Cervical cancer is the leading cause of cancer-related death among women in sub-Saharan Africa (SSA) but it can be prevented by vaccination. But, due to financial and logistical obstacles, their implementation is difficult in SSA. Although current vaccines can only prevent up to 9 different genotypes, it affords cross-protection between the genotypes targeted by the vaccine and non-target genotypes. However, the effectiveness of these campaigns also depends on a better understanding of the distribution of different HPV genotypes in women with high-grade lesions. Although many studies have been conducted over the past few decades in SSA countries, their comparison is difficult because of the lack of standardization in the methodologies used in pathology and virology. Although screening by molecular testing for HPV genomic DNA is more efficient than screening by cytology, histological confirmation of cases remains the cornerstone of clinical diagnosis. However, pathology laboratories are rare in low-income countries [14]. For example, to date in Gabon, there are only four laboratories all located in the capital city and the most recent of which became operational in 2020. However, two of these laboratories located at the CHUA and the HIA OBO have biobanks that can be used to assess the prevalence of different HPV genotypes in cervical cancer according to clinical stage. However, screening based on smears associated with cytological analysis has a low coverage rate due to the insufficient infrastructures and the lack of trained personne; HPV screening covers a greater proportion of the population, but is difficult to set up due to the need fo specific infrastructures unavailable on a large scale in Gabon. The global health situation due to COVID-19 has led to a large deployment of thermal cyclers in hospitals in the capital of Gabon as well as in the provinces [15]. Thus, the implementation of molecular screening now seems possible throughout the country.

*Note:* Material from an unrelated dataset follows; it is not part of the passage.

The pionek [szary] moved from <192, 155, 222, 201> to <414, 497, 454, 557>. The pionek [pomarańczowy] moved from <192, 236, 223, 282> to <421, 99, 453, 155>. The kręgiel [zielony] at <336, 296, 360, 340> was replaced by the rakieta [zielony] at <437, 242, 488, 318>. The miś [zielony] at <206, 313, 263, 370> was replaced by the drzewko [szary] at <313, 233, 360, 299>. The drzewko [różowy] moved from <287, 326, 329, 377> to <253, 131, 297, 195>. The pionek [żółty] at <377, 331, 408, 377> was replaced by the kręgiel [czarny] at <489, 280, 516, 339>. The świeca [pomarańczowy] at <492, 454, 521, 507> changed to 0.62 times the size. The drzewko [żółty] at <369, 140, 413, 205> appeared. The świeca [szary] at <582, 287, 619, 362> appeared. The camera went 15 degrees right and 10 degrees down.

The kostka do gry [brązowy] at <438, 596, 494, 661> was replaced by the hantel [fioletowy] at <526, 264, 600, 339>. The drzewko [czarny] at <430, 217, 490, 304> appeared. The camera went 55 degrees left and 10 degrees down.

To determine the prevalence of the different HPV genotypes associated with CIN3 + in the Gabonese population according to methodologies standardized with other French-speaking African countries belonging to the COFAC-Col consortium [7], they were screened on the FFPE samples. The proportions of HPV detected were lower than those reported in studies performed on smears or biopsies in the same Gabonese population [9–11]. There are two main reasons behind this absence of HPV detection in a small proportion of cancer biopsies [16, 17]. First, the DNA extracted from FFPE samples may be partially degraded, making HPV detection more difficult for technical reasons. Second,the target region of the PCR/qPCR used may have been deleted during the process of integration of the viral genome into that of the host. A metanalysis reported viral integration of HPV into the host genome in more than 80% of cervical cancers [18]. This proportion is similar to that obtained in a recent study performed in Gabon, in which the viral genome was found integrated in 85.7% of cervical cancer cases [19].

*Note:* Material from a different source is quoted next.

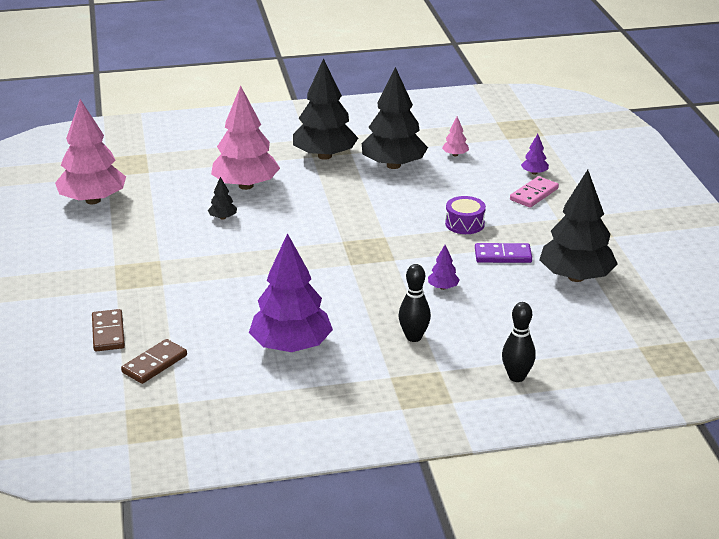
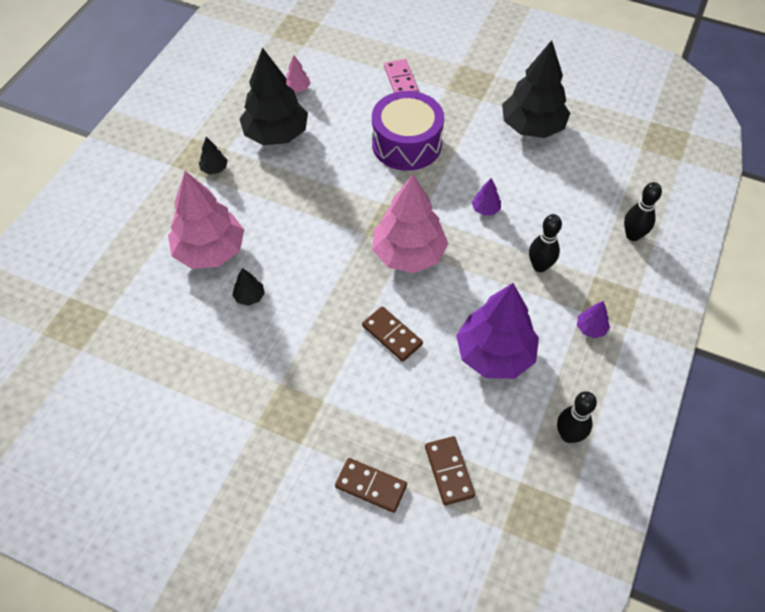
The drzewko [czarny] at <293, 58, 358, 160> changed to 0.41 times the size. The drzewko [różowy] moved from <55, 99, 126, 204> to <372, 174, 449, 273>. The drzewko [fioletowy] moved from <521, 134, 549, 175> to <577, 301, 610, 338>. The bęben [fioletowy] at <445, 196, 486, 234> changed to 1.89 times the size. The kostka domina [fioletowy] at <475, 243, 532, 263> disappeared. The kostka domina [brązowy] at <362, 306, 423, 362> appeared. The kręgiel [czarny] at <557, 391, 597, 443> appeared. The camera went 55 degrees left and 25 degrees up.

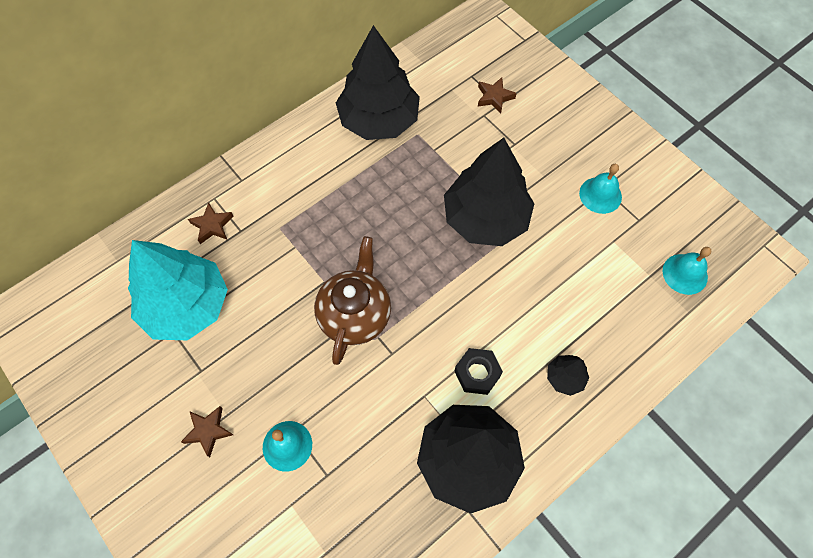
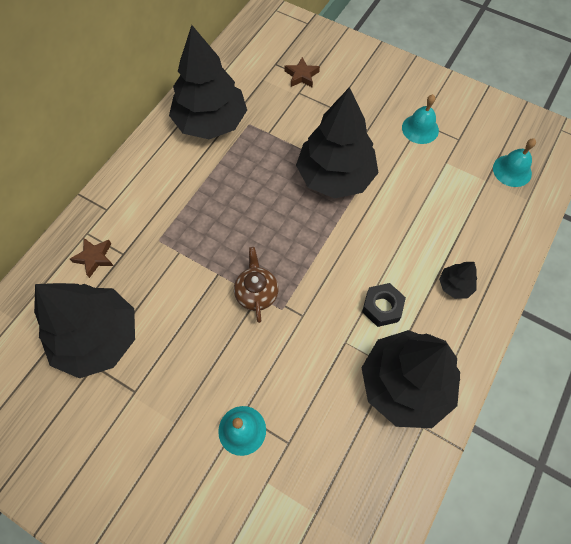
The imbryk [brązowy] at <314, 236, 391, 365> changed to 0.63 times the size. The drzewko [turkusowy] at <128, 240, 228, 340> became the drzewko [czarny] at <34, 283, 135, 378>. The gwiazda [brązowy] at <181, 406, 233, 457> disappeared. The camera went 20 degrees left and 0 degrees up.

The diversity of HPV genotypes detected in this study is lower than that obtained in other studies conducted in other SSA countries. Indeed, only six genotypes were detected: HPV16, 18, 33, 35, 45 and 58. Previous studies conducted in Gabon reported between 11 and 24 different genotypes including the six high-risk genotypes in this study [9–11]. However, these studies were based on total DNA extracted from either cervical smears or non-paraffin biopsies, in contrast to this study where only high-grade tumor tissues were specifically collected from paraffin slides. This preselection decreases the probability of finding HPV genotypes not associated with cancer or high-grade lesions. For example, high-grade CIN is primarily caused by a single HPV type [20]. The diversity observed in Gabon is also lower than that observed in Senegal (HPV16, 18, 31, 33, 35, 39, 45, 56 and 58) and Cameroon (HPV16, 18, 33, 35, 39, 45, 51, 56 and 82) in FFPE samples, where nine genotypes were detected [21, 22]. Although diversity varies among SSA countries, the two main genotypes are still HPV16 and HPV18, with more than 75% of cases in Gabon. Finally, the clinical data for cervical cancer in our study are consistent with previous studies conducted in Africa, and particularly in SSA [23, 24]. Cervical cancer in Gabon mainly affects young women under 50 years of age and a large number of cervical cancer cases is diagnosed at a late stage, with 87.3% of patients at stage II or higher.